Skip to main content
Project

Reception Centre as a Place for Childhoods

Tampere University
Duration of project1.1.2022–31.10.2026
Area of focusSociety

This is an ethnographic study of children's everyday life in a reception center – together with children we are creating knowledge through playing, talking and arts to understand the challenges, joys and opportunities for action, the meanings of places and spaces, and the experiences of time and waiting.

 

Reception centres are intended as temporary accommodation for persons arriving in Finland to seek asylum or who have been granted temporary protection. The number of children living in reception centres and the time they spent there have increased in the 21st century. Due to the slow tracks of the asylum processes, some children have spent their entire early childhood in reception centers. Reception centres are intermediate spaces, transit points between the former and the future - this is at least generally thought of, but how do children who have lived in such their whole lives experience these places?

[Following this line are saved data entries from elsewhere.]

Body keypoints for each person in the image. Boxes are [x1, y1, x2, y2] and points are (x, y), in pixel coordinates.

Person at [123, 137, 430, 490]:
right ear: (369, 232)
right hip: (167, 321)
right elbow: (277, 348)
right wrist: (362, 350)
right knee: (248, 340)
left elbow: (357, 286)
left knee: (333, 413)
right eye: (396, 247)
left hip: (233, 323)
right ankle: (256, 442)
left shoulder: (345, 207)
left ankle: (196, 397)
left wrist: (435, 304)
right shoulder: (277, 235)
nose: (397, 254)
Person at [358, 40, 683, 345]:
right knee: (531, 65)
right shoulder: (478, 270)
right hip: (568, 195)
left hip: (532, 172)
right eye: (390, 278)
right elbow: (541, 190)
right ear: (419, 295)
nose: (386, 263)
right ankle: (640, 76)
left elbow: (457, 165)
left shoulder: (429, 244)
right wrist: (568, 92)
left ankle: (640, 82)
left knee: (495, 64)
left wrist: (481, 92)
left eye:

In this study, I produce information with one marginalized group of children; under school aged children living in a reception centre. We will try to figure out what meanings the liminal space produced by the unfinished asylum process brings to children's everyday experiences, what kind of childhoods are possible within the material and discoursive framework of the reception center, and what the everyday places of children are. I compile research material using participatory observation and art-based workshops at the reception centre.

My PhD research provides an opportunity for society to hear children’s experiences of what it’s like to spend their childhood at a reception centre. The information produced helps reception centres, third sector actors and municipalities to develop both a child-consulting approach and services for children.